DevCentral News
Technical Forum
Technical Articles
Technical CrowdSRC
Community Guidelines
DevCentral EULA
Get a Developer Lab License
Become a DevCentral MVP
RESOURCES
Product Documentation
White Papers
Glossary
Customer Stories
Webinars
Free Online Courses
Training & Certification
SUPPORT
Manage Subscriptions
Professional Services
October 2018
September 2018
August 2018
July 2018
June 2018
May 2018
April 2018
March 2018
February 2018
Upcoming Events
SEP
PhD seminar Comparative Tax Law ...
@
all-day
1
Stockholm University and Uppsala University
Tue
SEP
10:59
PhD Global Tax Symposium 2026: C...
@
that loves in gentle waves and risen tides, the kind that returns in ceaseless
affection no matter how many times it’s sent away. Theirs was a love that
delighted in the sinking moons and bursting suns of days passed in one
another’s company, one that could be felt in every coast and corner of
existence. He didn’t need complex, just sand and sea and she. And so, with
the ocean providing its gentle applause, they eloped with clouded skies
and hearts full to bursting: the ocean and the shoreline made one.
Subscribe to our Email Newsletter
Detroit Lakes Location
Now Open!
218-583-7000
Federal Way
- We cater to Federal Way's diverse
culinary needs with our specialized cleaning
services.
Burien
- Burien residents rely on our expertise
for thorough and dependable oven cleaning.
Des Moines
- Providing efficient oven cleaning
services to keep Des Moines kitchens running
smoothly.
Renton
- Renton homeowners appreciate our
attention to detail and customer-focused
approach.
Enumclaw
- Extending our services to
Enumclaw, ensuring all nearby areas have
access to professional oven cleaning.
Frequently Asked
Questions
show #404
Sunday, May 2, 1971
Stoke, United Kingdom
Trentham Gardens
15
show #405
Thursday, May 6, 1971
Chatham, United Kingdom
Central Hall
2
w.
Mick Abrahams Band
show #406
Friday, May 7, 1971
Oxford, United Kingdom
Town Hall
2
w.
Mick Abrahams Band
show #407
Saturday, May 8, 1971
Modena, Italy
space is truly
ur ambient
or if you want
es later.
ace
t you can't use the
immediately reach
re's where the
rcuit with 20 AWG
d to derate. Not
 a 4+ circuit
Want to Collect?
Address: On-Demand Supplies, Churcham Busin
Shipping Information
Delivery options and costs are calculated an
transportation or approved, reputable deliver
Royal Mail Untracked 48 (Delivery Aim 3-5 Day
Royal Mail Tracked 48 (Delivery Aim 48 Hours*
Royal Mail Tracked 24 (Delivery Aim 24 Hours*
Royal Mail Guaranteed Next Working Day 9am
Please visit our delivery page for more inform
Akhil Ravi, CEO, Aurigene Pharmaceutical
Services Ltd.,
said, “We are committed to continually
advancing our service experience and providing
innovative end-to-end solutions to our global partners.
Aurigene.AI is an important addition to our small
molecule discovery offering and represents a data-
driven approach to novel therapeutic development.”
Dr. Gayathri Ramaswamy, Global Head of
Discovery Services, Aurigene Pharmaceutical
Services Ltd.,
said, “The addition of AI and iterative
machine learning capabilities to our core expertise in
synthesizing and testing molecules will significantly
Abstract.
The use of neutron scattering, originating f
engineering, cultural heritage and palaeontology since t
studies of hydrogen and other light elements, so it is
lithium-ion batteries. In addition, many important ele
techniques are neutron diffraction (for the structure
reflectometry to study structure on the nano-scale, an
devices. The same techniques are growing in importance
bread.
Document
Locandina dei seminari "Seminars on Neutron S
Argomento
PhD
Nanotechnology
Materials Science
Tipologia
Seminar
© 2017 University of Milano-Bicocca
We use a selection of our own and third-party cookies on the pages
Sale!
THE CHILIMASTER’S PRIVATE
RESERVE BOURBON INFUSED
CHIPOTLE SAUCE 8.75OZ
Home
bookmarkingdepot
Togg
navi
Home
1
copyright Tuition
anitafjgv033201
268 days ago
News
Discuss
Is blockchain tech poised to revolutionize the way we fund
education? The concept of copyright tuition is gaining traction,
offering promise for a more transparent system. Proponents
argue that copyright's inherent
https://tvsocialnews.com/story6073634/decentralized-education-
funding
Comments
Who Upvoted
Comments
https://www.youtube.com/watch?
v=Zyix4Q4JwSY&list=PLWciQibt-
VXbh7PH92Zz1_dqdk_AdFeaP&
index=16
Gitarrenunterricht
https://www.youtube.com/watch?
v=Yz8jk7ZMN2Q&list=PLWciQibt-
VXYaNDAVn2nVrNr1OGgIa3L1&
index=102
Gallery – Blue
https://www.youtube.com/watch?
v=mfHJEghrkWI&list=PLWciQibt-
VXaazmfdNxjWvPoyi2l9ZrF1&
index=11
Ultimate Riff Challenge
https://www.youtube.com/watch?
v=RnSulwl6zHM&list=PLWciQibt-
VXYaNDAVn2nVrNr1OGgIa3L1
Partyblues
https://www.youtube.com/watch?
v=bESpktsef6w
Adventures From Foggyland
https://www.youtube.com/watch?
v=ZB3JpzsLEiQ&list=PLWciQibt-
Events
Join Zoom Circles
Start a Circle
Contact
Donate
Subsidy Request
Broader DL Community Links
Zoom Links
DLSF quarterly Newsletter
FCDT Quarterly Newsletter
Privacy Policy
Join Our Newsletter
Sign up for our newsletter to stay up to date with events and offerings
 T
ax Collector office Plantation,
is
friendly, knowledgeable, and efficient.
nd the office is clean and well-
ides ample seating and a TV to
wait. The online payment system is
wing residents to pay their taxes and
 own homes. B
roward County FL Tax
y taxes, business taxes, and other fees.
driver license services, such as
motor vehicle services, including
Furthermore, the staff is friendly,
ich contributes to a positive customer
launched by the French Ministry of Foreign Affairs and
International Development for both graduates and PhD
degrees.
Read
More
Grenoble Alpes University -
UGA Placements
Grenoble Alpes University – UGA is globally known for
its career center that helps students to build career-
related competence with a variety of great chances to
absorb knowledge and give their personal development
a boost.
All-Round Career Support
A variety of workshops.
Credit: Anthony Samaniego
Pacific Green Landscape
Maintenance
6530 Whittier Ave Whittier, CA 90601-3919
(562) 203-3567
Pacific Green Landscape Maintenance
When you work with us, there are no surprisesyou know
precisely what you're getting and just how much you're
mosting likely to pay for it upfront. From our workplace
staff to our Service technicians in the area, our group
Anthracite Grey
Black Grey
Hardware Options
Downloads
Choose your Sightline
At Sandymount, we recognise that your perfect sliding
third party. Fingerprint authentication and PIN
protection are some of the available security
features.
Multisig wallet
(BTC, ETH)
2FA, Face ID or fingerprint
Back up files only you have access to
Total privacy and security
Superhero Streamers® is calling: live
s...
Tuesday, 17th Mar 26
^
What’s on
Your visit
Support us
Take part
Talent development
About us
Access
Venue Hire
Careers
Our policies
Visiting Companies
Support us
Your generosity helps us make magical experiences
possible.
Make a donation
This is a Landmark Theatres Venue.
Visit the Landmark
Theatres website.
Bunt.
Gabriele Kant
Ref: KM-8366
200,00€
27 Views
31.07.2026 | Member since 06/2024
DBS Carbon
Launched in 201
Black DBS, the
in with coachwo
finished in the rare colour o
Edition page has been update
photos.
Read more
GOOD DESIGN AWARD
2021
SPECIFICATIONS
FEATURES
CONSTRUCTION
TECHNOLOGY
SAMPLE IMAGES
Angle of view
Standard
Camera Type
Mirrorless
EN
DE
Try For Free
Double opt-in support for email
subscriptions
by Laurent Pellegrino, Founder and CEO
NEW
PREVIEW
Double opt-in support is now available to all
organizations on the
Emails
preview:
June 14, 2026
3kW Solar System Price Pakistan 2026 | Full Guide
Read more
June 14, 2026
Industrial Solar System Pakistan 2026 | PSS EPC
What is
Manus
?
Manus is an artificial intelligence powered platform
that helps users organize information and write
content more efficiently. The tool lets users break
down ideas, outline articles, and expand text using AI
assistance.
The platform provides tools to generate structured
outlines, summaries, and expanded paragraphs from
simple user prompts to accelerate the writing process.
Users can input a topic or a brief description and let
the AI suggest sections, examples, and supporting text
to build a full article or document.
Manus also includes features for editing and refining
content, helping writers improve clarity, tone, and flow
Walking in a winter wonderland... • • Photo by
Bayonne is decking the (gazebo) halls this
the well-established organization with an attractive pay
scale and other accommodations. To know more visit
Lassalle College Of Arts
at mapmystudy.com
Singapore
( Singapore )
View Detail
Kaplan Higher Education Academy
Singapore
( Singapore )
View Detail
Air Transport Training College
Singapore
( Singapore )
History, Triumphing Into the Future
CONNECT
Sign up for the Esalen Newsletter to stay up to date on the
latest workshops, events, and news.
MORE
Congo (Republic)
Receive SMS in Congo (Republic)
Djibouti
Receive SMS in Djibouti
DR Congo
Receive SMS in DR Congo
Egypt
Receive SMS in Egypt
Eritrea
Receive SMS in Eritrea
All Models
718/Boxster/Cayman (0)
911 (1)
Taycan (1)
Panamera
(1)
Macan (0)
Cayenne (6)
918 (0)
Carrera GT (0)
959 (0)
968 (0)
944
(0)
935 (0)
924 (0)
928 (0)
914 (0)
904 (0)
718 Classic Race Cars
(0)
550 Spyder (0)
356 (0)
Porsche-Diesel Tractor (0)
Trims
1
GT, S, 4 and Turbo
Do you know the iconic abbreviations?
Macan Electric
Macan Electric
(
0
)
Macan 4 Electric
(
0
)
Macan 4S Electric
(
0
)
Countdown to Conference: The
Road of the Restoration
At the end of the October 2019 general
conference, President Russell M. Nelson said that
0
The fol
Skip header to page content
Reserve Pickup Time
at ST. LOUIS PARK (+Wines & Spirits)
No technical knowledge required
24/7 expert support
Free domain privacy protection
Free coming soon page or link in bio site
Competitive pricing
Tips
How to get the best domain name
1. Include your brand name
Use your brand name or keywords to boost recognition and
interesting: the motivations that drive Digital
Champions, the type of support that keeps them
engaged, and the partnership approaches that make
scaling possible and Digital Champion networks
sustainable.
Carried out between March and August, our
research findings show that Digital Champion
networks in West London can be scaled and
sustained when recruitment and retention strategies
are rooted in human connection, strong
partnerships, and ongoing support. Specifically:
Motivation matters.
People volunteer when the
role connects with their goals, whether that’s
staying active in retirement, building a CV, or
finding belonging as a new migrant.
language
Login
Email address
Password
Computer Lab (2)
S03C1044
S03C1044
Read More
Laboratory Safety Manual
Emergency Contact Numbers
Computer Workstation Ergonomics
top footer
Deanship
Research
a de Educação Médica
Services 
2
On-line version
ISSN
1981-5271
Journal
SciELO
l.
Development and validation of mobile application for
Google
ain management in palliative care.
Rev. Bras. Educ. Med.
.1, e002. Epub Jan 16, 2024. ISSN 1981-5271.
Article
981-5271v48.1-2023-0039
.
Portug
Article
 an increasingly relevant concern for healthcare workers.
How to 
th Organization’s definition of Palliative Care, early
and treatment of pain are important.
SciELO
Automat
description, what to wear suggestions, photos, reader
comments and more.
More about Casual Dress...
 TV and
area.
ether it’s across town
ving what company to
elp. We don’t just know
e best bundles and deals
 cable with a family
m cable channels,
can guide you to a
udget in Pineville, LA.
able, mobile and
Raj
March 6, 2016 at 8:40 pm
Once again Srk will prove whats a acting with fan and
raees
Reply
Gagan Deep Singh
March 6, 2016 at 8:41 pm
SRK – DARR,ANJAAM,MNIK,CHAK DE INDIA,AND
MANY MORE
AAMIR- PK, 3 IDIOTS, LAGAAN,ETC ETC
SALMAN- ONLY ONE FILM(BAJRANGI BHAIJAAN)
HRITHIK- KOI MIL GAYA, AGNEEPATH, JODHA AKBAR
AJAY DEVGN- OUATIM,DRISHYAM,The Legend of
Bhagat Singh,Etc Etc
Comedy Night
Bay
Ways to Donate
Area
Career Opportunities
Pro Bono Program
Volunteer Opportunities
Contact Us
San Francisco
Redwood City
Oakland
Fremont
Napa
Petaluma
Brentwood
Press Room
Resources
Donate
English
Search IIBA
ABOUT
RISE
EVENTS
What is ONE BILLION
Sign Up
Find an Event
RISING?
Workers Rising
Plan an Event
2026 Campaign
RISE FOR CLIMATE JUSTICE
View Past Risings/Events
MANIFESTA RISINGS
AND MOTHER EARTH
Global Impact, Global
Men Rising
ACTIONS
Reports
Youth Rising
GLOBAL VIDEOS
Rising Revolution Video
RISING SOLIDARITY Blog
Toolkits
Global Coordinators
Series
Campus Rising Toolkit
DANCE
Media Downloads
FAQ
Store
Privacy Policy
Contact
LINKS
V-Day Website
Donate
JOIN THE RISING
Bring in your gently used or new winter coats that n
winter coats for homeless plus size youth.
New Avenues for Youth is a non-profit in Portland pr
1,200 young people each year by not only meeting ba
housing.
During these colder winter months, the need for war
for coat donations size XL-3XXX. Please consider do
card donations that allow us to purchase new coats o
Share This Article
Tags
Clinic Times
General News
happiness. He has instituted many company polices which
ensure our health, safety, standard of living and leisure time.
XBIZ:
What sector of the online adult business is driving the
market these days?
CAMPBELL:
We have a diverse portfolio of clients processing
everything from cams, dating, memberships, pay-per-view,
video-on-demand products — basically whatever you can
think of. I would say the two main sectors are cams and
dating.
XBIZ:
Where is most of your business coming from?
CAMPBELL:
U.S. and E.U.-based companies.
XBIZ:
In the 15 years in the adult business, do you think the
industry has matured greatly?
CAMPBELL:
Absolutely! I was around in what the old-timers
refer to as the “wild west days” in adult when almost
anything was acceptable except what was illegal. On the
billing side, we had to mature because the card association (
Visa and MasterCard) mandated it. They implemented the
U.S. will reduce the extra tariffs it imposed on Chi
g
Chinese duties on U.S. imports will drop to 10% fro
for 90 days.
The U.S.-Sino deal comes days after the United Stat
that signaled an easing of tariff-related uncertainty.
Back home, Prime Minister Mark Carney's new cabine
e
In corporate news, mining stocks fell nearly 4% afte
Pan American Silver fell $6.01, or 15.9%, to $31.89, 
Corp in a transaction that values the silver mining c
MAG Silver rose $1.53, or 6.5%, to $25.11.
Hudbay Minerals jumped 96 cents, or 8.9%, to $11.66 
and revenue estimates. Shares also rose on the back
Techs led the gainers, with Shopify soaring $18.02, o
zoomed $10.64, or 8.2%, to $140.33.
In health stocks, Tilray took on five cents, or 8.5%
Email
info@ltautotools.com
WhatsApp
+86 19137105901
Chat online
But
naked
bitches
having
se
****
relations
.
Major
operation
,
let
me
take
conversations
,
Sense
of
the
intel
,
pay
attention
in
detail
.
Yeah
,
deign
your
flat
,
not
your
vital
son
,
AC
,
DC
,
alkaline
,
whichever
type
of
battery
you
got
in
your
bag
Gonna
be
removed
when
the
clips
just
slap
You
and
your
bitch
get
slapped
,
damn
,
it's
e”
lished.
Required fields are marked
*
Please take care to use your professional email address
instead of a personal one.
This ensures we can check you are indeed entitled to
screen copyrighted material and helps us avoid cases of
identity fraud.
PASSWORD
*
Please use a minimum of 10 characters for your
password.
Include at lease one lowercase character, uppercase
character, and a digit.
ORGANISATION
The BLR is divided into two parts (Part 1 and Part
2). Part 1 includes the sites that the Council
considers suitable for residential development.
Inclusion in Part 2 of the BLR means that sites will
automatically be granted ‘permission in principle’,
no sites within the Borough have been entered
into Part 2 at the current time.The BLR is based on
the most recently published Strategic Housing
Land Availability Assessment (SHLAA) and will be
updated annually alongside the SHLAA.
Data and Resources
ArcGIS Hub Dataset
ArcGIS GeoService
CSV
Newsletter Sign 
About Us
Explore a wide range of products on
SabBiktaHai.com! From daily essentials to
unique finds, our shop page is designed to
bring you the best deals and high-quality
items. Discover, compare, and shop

*Your goal*: Reproduce the material above from its first line through the line containing "Frequently Asked", both ends included, keeping every line unchanged.

*Response to this task*:
DevCentral News
Technical Forum
Technical Articles
Technical CrowdSRC
Community Guidelines
DevCentral EULA
Get a Developer Lab License
Become a DevCentral MVP
RESOURCES
Product Documentation
White Papers
Glossary
Customer Stories
Webinars
Free Online Courses
Training & Certification
SUPPORT
Manage Subscriptions
Professional Services
October 2018
September 2018
August 2018
July 2018
June 2018
May 2018
April 2018
March 2018
February 2018
Upcoming Events
SEP
PhD seminar Comparative Tax Law ...
@
all-day
1
Stockholm University and Uppsala University
Tue
SEP
10:59
PhD Global Tax Symposium 2026: C...
@
that loves in gentle waves and risen tides, the kind that returns in ceaseless
affection no matter how many times it’s sent away. Theirs was a love that
delighted in the sinking moons and bursting suns of days passed in one
another’s company, one that could be felt in every coast and corner of
existence. He didn’t need complex, just sand and sea and she. And so, with
the ocean providing its gentle applause, they eloped with clouded skies
and hearts full to bursting: the ocean and the shoreline made one.
Subscribe to our Email Newsletter
Detroit Lakes Location
Now Open!
218-583-7000
Federal Way
- We cater to Federal Way's diverse
culinary needs with our specialized cleaning
services.
Burien
- Burien residents rely on our expertise
for thorough and dependable oven cleaning.
Des Moines
- Providing efficient oven cleaning
services to keep Des Moines kitchens running
smoothly.
Renton
- Renton homeowners appreciate our
attention to detail and customer-focused
approach.
Enumclaw
- Extending our services to
Enumclaw, ensuring all nearby areas have
access to professional oven cleaning.
Frequently Asked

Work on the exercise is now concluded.